Saved entries:
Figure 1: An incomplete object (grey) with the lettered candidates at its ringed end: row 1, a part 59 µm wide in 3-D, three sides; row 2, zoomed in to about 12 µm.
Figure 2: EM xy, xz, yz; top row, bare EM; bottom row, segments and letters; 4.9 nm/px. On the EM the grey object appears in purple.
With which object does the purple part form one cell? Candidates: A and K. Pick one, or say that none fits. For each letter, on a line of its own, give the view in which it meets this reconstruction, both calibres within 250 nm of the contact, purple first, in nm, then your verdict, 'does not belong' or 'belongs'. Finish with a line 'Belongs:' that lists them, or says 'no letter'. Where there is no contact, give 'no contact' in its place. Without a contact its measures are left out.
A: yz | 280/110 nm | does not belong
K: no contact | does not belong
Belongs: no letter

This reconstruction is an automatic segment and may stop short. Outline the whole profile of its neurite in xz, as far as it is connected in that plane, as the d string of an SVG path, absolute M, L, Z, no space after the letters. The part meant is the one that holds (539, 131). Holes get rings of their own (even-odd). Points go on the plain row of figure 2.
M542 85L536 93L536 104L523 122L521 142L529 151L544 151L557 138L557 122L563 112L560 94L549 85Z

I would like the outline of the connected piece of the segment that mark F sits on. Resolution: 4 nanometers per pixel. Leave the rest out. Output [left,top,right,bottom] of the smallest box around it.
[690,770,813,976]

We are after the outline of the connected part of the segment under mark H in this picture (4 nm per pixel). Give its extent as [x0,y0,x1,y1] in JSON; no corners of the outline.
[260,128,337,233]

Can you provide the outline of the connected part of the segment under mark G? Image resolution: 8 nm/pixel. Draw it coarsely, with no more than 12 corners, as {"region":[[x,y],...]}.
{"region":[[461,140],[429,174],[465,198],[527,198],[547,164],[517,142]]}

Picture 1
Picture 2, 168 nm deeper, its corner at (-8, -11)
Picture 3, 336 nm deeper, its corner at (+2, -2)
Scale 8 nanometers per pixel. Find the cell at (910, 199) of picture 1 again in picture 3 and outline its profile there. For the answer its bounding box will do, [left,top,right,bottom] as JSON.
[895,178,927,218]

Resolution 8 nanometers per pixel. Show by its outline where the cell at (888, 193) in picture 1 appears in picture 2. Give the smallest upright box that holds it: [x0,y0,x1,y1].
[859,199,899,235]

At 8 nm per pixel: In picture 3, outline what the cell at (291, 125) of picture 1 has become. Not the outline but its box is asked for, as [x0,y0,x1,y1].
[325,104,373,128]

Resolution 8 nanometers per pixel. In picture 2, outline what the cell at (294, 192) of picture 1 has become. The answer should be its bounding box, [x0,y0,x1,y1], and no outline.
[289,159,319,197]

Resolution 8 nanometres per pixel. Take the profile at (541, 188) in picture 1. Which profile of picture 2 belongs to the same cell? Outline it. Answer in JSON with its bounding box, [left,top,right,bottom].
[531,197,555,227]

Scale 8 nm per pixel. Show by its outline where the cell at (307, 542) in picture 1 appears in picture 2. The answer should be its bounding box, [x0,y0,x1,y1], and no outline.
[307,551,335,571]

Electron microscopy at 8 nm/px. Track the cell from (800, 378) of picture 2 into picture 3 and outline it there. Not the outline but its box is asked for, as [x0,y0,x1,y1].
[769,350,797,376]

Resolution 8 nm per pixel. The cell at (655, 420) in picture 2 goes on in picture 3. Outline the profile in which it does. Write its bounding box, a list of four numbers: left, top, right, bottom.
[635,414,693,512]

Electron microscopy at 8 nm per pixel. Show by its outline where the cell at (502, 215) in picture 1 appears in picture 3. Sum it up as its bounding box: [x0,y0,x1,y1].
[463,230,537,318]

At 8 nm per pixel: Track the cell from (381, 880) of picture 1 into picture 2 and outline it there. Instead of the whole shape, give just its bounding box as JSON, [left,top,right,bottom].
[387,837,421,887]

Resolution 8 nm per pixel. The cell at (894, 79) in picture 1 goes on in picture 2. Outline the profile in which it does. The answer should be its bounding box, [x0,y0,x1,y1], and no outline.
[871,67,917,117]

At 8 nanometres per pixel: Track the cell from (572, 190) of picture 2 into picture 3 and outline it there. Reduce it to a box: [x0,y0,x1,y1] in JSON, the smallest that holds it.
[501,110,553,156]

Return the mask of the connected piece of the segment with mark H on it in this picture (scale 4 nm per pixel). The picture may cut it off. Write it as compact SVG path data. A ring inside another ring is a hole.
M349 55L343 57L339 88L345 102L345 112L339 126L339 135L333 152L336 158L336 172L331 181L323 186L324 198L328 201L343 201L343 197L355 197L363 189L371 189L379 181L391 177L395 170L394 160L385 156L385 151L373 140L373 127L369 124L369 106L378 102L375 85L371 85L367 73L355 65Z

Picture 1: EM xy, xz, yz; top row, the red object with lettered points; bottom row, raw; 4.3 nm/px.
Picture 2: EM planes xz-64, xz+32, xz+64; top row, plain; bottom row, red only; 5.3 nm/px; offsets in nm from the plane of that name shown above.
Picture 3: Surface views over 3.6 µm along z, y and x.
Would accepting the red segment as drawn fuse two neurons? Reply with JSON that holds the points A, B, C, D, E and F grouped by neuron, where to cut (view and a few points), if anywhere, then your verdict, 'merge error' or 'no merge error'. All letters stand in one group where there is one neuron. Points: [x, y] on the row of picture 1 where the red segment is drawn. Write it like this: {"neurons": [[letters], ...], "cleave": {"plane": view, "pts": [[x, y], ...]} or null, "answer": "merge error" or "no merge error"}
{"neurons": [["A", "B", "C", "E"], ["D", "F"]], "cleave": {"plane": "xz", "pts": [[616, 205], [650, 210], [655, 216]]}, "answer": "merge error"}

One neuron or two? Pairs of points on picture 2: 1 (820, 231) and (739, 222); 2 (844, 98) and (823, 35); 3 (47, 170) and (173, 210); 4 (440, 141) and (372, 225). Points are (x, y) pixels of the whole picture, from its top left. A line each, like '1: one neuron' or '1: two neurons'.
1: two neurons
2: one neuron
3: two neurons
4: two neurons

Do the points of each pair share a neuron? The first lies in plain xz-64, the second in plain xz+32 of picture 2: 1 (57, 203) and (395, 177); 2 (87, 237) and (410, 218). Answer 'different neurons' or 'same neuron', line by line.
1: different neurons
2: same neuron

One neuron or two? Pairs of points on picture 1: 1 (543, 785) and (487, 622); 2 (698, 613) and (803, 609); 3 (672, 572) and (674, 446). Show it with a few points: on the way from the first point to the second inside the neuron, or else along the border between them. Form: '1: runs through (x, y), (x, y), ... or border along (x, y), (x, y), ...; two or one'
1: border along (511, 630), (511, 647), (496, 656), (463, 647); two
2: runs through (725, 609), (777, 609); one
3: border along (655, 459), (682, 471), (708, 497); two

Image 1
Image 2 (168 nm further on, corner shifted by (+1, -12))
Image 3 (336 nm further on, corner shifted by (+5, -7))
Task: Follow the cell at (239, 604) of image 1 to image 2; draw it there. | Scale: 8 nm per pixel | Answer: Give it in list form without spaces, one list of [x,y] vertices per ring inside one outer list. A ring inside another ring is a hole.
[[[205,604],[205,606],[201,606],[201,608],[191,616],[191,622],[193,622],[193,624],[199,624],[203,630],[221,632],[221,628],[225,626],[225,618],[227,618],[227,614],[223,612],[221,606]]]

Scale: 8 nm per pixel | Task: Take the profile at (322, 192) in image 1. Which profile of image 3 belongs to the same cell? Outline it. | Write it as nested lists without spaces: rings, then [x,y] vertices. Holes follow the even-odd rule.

**WHAT YOU SHOULD DO**
Reproduce each line from the data that has "further" in it.

**ANSWER AREA**
Image 2 (168 nm further on, corner shifted by (+1, -12))
Image 3 (336 nm further on, corner shifted by (+5, -7))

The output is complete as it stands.